● GIVEN DATA:
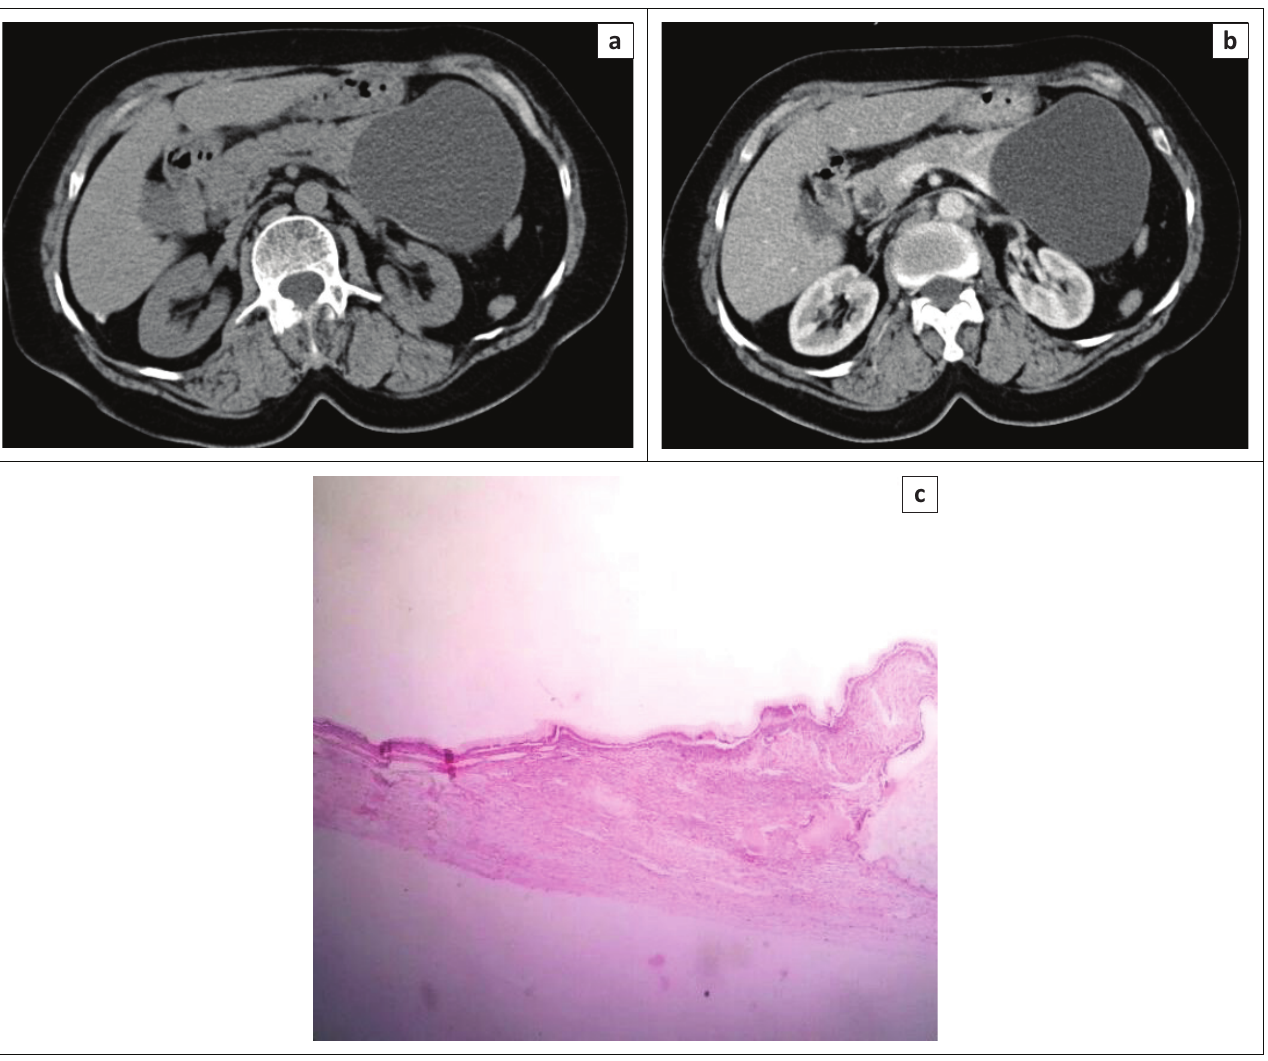
FIGURE 2: Axial non-contrast-enhanced computed tomography image (a) in a 49-year-old female patient showing large fluid attenuation cystic lesion in the tail of pancreas with a smooth external contour. Axial contrast-enhanced computed tomography image (b) in the same patient showing a non-enhancing cystic lesion in the tail of pancreas with subtle wall enhancement, suggestive of mucinous cystadenoma. Low power magnification (scanner 4X) photomicrograph (c) of the same patient confirmed the diagnosis of mucinous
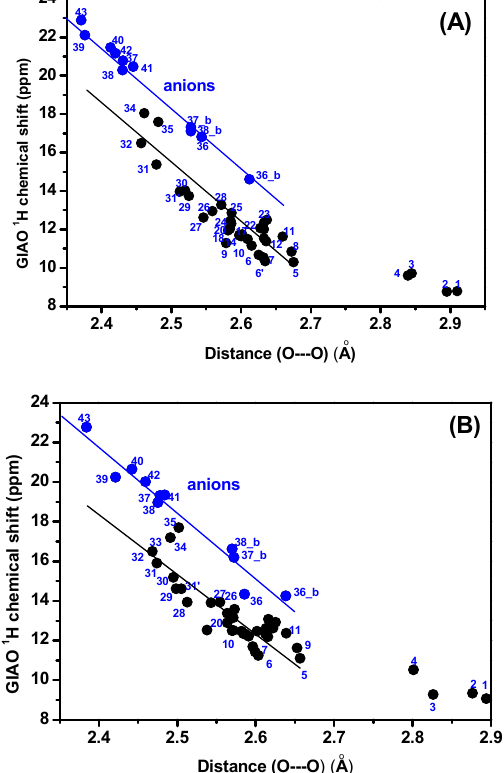
Figure 12. Calculated 1 H chemical shifts [at the GIAO DFT/B3LYP/6-311+G(2d,p) level of theory with CPCM (CHCl 3 )] vs. O ··· O distances of the compounds of Figure 9 with minimization of the structures at the M06-2X/6-31+G(d) ( A ) and B3LYP/6-31+G(d) ( B ) level of theory. The notation b refers to the bent complex (see text and Table 1). Reprinted, with permission, from [47]. Copyright 2015, The Royal Society of Chemistry.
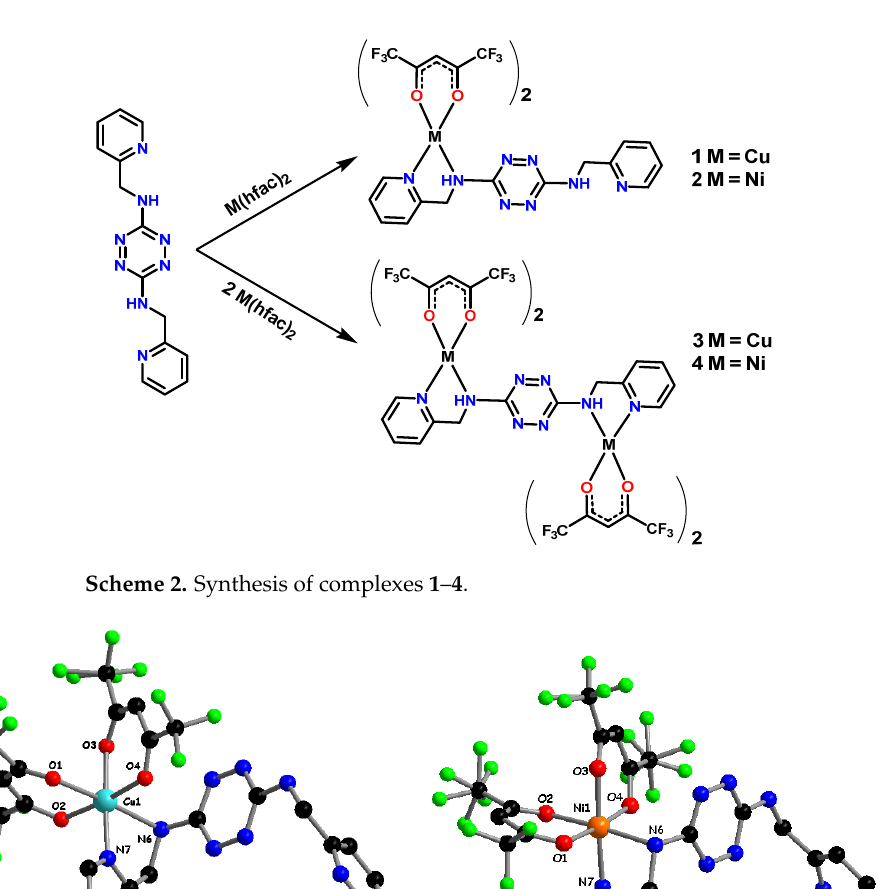
Figure 1. Crystal structures of 1 ( left ) and 2 ( right ) together with a partial atom numbering scheme. Some of the F atoms are disordered. Hydrogen atoms were omitted for clarity.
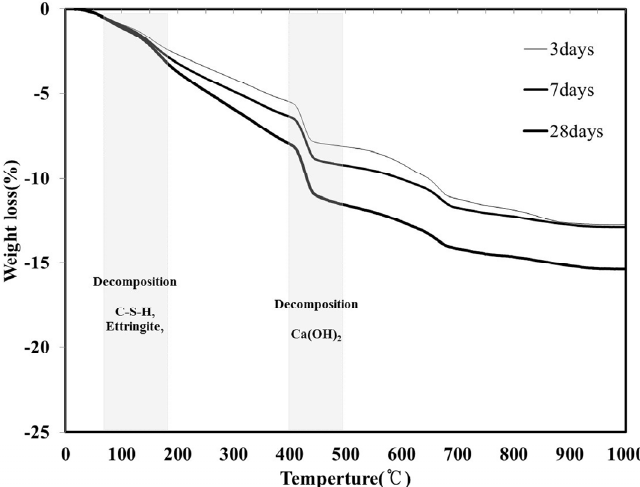
Figure 7. Thermogravimetric analysis (TGA) curve of the LH100 specimen at 3, 7 and 28 days.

● WHAT YOU NEED TO DO: Every line of the material should be repeated precisely; pictures are to be excluded.

● RESPONSE AREA:
FIGURE 2: Axial non-contrast-enhanced computed tomography image (a) in a 49-year-old female patient showing large fluid attenuation cystic lesion in the tail of pancreas with a smooth external contour. Axial contrast-enhanced computed tomography image (b) in the same patient showing a non-enhancing cystic lesion in the tail of pancreas with subtle wall enhancement, suggestive of mucinous cystadenoma. Low power magnification (scanner 4X) photomicrograph (c) of the same patient confirmed the diagnosis of mucinous
Figure 12. Calculated 1 H chemical shifts [at the GIAO DFT/B3LYP/6-311+G(2d,p) level of theory with CPCM (CHCl 3 )] vs. O ··· O distances of the compounds of Figure 9 with minimization of the structures at the M06-2X/6-31+G(d) ( A ) and B3LYP/6-31+G(d) ( B ) level of theory. The notation b refers to the bent complex (see text and Table 1). Reprinted, with permission, from [47]. Copyright 2015, The Royal Society of Chemistry.
Figure 1. Crystal structures of 1 ( left ) and 2 ( right ) together with a partial atom numbering scheme. Some of the F atoms are disordered. Hydrogen atoms were omitted for clarity.
Figure 7. Thermogravimetric analysis (TGA) curve of the LH100 specimen at 3, 7 and 28 days.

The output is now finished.